Homer B. Alienson est un jeune homme qui habite Aberdeen, une ville de bûcherons pluvieuse, triste et sans avenir. Enfant, il est traumatisé par la vision du film Body Snatchers (L'Invasion des profanateurs de sépultures, en français). Il s'aperçoit que les personnes qui composent son entourage sont comme les voleurs de corps du film : ils sont autres, étrangers. Depuis lors il ne dort plus ; plus une minute... jusqu'à sa rencontre, à l'âge adulte et alors qu'il subsiste grâce à la revente de vieux jouets des années 60 encore emballés qu'il faisait acheter à sa mère en double, avec un certain Kurt, un gars comme lui, un peu perdu qui dit vivre sous un pont, mais surtout qui n'est pas un des autres. Les deux hommes sympathisent et Kurt partage avec Homer, qu'il appelle par son second prénom, Boda, le secret de la poudre blanche qui l'aide à supporter son quotidien et ses maux de ventres. Une nouvelle vie va alors commencer pour Homer, une vie dans laquelle il va retrouver le sommeil et peut-être l'amour.

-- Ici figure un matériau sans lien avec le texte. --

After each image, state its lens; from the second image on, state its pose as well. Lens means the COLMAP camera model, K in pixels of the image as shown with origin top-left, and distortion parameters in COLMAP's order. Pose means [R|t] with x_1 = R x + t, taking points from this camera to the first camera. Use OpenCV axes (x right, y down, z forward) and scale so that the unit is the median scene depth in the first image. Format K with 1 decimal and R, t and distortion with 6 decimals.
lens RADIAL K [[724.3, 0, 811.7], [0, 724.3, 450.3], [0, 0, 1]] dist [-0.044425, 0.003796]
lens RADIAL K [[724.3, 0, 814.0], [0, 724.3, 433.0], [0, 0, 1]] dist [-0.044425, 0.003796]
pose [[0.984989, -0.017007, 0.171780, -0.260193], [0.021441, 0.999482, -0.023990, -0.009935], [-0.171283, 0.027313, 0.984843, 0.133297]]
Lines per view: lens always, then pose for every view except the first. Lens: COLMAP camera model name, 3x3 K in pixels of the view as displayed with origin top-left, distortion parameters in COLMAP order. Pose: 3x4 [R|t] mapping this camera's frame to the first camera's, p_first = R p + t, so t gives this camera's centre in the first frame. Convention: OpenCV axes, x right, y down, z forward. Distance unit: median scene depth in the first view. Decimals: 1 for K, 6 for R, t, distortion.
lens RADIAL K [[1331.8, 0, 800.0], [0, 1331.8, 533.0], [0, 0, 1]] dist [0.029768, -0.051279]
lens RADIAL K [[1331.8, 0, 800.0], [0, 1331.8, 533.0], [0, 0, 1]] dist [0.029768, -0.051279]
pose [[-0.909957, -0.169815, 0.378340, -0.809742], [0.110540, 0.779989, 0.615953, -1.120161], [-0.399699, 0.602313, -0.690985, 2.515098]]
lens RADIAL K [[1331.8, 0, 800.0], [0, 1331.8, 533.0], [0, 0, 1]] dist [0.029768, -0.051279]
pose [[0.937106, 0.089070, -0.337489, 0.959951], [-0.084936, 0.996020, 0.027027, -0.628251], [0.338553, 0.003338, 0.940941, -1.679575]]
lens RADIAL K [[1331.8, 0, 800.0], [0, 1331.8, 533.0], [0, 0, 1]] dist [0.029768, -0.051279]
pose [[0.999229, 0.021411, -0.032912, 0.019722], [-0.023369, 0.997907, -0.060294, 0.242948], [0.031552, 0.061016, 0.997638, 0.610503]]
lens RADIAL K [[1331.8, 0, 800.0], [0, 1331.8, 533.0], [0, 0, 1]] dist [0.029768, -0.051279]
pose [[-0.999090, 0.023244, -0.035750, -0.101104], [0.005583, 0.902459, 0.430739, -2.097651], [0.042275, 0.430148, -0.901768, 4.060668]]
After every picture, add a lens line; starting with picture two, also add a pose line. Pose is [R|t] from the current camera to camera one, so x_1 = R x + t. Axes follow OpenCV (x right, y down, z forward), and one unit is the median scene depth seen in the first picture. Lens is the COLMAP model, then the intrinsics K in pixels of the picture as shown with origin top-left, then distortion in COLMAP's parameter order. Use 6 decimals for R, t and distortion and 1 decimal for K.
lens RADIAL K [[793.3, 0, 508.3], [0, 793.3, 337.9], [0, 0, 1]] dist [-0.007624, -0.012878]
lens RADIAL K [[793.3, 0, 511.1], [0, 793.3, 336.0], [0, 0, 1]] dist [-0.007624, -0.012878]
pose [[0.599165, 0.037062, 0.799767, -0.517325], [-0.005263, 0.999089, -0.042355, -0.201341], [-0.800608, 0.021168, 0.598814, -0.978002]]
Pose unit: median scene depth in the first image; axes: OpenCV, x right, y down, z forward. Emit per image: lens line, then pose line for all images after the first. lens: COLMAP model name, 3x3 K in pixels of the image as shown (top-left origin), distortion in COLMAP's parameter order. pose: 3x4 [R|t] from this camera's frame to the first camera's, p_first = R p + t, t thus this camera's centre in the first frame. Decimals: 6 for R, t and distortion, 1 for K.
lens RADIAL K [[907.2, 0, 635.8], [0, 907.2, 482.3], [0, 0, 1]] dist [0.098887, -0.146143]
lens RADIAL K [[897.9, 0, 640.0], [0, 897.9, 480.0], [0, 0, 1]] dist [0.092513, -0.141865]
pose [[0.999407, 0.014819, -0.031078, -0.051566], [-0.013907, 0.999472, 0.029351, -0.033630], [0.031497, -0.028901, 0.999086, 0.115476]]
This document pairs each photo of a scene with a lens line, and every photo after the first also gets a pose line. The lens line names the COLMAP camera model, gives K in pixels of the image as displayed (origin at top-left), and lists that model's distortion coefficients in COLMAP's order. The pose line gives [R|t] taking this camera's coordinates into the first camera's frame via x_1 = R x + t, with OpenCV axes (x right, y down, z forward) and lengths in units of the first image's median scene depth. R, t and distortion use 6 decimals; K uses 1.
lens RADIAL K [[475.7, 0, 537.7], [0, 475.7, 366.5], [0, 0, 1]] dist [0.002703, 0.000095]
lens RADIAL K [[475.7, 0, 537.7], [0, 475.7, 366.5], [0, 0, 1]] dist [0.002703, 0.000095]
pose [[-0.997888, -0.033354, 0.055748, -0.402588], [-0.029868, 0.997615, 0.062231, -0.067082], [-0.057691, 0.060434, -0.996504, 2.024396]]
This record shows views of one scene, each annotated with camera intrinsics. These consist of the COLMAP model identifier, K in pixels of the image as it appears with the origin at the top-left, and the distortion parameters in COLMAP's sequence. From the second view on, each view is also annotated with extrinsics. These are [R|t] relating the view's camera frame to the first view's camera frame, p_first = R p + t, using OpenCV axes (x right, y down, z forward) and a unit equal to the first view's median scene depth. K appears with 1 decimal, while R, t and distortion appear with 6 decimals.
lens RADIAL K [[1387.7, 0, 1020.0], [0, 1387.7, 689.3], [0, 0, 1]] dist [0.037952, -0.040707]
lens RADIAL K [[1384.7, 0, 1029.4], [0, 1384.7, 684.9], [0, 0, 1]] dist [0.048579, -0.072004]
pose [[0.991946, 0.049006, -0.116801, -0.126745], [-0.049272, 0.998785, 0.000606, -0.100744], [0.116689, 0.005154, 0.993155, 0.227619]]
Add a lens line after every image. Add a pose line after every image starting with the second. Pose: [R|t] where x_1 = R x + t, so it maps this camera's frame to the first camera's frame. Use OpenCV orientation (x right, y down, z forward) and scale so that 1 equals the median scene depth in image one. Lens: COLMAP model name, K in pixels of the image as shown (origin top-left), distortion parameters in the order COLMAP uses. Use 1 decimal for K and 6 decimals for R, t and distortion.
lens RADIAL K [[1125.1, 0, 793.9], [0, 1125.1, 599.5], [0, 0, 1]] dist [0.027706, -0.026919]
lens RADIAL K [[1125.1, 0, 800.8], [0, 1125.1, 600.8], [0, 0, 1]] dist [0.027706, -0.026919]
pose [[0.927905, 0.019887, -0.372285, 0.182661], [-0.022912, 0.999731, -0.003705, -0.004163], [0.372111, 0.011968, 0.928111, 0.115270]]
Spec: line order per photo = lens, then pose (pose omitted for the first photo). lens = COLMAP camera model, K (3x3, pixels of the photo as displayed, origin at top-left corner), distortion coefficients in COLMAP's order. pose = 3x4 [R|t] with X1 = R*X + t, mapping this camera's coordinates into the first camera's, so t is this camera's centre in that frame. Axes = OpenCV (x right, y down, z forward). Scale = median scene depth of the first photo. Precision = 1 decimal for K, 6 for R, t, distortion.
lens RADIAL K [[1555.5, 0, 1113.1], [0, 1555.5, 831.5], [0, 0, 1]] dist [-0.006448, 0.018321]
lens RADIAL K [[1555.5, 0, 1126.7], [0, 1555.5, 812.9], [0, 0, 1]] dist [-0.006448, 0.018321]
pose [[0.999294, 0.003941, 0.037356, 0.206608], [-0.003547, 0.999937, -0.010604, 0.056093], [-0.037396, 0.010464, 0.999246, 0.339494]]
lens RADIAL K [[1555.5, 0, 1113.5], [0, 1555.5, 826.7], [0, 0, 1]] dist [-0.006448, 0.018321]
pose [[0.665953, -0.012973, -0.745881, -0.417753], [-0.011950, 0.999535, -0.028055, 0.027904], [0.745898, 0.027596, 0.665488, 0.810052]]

Voici un livre écrit dans un style étrange, qui correspond au comportement de son personnage : froid, dénué d'émotions réellement palpables et jouant en même temps sur une certaine proximité, voire naïveté. Pincio axe son récit autour de son personnage principal original et traite ainsi son sujet d'une façon détournée. Car si celui dont on suit les pas s'appelle Homer B. Alienson, c'est bien de Kurt qu'il s'agit, ce chanteur de rock dont le nom n'est jamais cité (à part sur le racoleur bandeau de couverture, mais c'est de bonne guerre). C'est Kurt qui imprègne le livre en filigrane et dont on suit les traces grâce à quelques repères que les amateurs reconnaîtront. C'est son histoire qui est racontée par le biais de celle de Homer et ce n'est sans doute pas un hasard si Kurt appelle son ami comme il appelait son compagnon d'enfance imaginaire : Boda. On en vient vite à supposer que l'existence du personnage principal est doublement fictive : d'abord en tant que protagoniste de roman et ensuite comme personnage issu de l'imagination de Kurt dans le livre. Le jeu sur le statut des deux personnages est un des éléments les plus intéressants du livre. Le reste ne l'est guère. On ne s'ennuie pas, mais le climat absurdement sombre n'aide pas à véritablement pénétrer dans le livre. La tentative de description du malaise adolescent passe complètement à côté du sujet. Impossible de s'y reconnaître, ce qui était pourtant le cas de millions de jeunes gens avec les chansons de Nirvana. Même la vision que donne l'auteur de Kurt Cobain peut apparaître comme caricaturale par moment. On voit que Pincio connaît son sujet, mais on ne sent pas vivre et respirer son Cobain. On effleure les possibilités et on a l'impression de passer à côté de ce qui aurait pu être un meilleur roman.
Un Amour d'outremonde finit par laisser une impression de gâchis lorsqu'on se prend à rêver de ce qu'un autre auteur aurait pu faire avec le même matériau. La quatrième de couverture nous apprend que Pincio est le Pynchon italien. Après avoir refermé son roman, on se dit qu'il en est encore loin.